Wow that was long. Do you think we can afford the house, the whole thing? If not, why, and what do you think we could afford? Thank you

4 Thoughts on Do you think we can afford to buy a first home?
  1. Reply
    Edg1
    February 4, 2014 at 8:30 am

    Sounds like a probability. One thing to consider. Don’t buy as much of a home as you can afford. Try to leave some wiggle room as far as payments go.Look for what you NEED, not want.

  2. Reply
    Gaytheist Buddha
    February 4, 2014 at 8:46 am

    The issue has to do with debt ratios.
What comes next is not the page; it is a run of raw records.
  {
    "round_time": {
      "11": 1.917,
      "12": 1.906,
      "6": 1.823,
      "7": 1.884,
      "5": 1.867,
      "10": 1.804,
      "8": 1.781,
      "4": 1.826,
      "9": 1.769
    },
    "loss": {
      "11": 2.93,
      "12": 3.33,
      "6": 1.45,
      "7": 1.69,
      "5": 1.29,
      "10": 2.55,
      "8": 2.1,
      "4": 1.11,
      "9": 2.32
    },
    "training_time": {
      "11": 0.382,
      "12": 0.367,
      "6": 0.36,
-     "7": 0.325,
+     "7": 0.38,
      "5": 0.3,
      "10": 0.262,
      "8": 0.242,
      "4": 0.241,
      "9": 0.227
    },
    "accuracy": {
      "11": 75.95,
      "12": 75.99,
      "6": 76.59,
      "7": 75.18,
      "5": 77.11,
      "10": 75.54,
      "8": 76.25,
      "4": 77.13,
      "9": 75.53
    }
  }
A rule of thumb is that you can afford a mortgage that is 3 to 3-1/2 times your gross annual income (before taxes).

    In general, lenders will let you spend between 28 to 33% of your gross monthly income on your mortgage payment (including property taxes and insurance).
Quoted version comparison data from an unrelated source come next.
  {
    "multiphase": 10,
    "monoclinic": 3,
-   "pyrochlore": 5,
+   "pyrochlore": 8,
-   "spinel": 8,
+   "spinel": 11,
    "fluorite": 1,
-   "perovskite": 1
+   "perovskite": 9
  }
    Your total debt load (mortgage plus car payments and minimum payments on revolving balances) must not exceed about 38 to 41% of your gross monthly income.

    These numbers are realistic but general guidelines and your situation could be different.

  3. Reply
    Ask Me Anything
    February 4, 2014 at 9:19 am

    Sounds like HE can afford the house, but what do you intend to do with all this furniture and the sweat equity you intend to put into HIS house when you break up?

    Courts have a hard time splitting that stuff up.

  4. Reply
    thedude81321
    February 4, 2014 at 9:42 am

    Hopefully you are looking at the answers to the same question you posted previously…

    http://answers.yahoo.com/question/index;_ylt=Ar6QYhpnkQaVLvKzDYDlv8nsy6IX;_ylv=3?qid=20090401120612AAD7tiT&show=7#profile-info-1DsjAhuyaa

    Making $ 30k after taxes he should definitely be able to afford this by himself, and if you can afford to pitch in your own weight or a little more, you shouldn’t have any problems at all.

    I would consider doing a fixed rate 30yr FHA loan and only putting 3.5% on as downpayment. The issue there is that if he puts down 20% (13,000) and pays closing fees, another couple thousand, you end up with much less in liquid assets. It could be worse, but if it were me, personally, I would prefer to go with a lower downpayment amount. Even if your interest rate ends up a little higher, and you pay some mortgage insurance, you gain the benefit of having a nice big security blanket – if you lose your jobs, you have plenty of time to live on your savings while you find another, and don’t need to worry about foreclosure being on you so quickly. It also leaves you some breathing room for making renovations, or fixing things that you may not have thought of needing to fix.

    The reason I say 30 yr loan is because you can always pay extra directly to principle (unless it’s otherwise stated on your loan agreement) to shorten the length of your loan. However, if you go for a 15 yr loan, and find yourself strapped for cash, you can’t send the bank less, to stretch your loan out longer.

    That’s just peace of mind that I would prefer to have, and something you should both think about. Either way, I’d say you can definitely afford it, it’s just about how much breathing room you want to give yourself.